Over the years, we have met with and built great friendships and relationships with some amazing customers and Agile/ Kanban community members globally who have encouraged us, supported our work, given us ideas, feedback and insights that have helped us grow not only SwiftKanban, but also our own understanding of the Lean/ Agile domain and market – and how to approach the market to provide the best combination of tools, solutions and services that best help each and every company who chooses Digité as their software vendor.
Over the years, we have also had the good fortune to be able to give back to the Kanban community, sponsoring conferences and other events, organizing an almost unbroken series of Kanban webinars and panel discussions, setting up local Meetups in India and much more – and we have been the better for it!
SwiftKanban Over the Years
Since its launch in the summer of 2011, we have grown the overall functional footprint while striving to keep it’s UI and user experience (UX) upgraded and its performance, security and scalability top-notch. In that process, we have faced the typical challenge that software vendors face – of continuing to enhance our product while keeping it simple and intuitive – and often the criticism of our well-wishers who only want the best for us, a number of times. And as a result, we have benefited!
Here’s a quick recap, a rewind and fast forward of some key milestones for us over the years –
2011 – SwiftKanban GA version launched
2012 – Scrum/ Scrumban support in SwiftKanban
2013 – Card Hierarchy with % Progress, Portfolio Kanban
2014 – Board Playback, Blocker Clustering/ Blocker Analysis, User-level WIP Limits
2015 – Enterprise Service Planning Support, SwiftESP launched
2016 – Portfolio Lane with % Progress Tracking, Personal Kanban/ Home
2017 – Upstream/ Discovery Kanban, Forecast Completion Dates
2018 – Card Data/ Flag Data Pivot Tables, ChatBot, Team Dynamics
2019 – Dependency Management, Improved Onboarding
2020 – MS Teams/ Zapier integrations, Story Mapping, Roadmapping, Portfolio Column
2021 – Business Rules, AI-driven Similar Cards, Sample Metrics, New Board Layout
And with that, we have SwiftKanban 10.0 just launched!!

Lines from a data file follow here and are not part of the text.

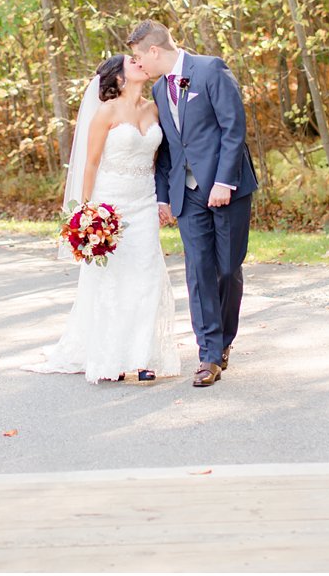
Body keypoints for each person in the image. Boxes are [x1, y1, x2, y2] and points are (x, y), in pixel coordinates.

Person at [21, 54, 182, 383]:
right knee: (114, 280)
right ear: (118, 76)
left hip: (144, 199)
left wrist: (163, 199)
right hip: (111, 203)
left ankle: (144, 356)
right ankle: (114, 358)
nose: (139, 63)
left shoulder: (153, 109)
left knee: (148, 275)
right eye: (132, 61)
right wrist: (86, 212)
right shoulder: (105, 112)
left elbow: (160, 159)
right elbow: (90, 163)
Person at [127, 20, 258, 388]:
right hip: (187, 194)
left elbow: (234, 128)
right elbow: (169, 147)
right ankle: (208, 355)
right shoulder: (158, 88)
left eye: (140, 55)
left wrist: (223, 181)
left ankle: (224, 339)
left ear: (154, 50)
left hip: (226, 187)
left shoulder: (210, 69)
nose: (139, 63)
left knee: (228, 269)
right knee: (198, 270)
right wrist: (164, 196)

If you are already a SwiftKanban user, we hope – and are confident – you will like it. If you don’t, please do share your feedback with us so we can improve!
If you are not a user yet, please consider giving it a try. If you love Kanban and the promise of the Kanban Method, we promise – you will not be disappointed!
Once again, thank you for all your love and support through the years – and we look forward to continuing the exciting journey together for many more.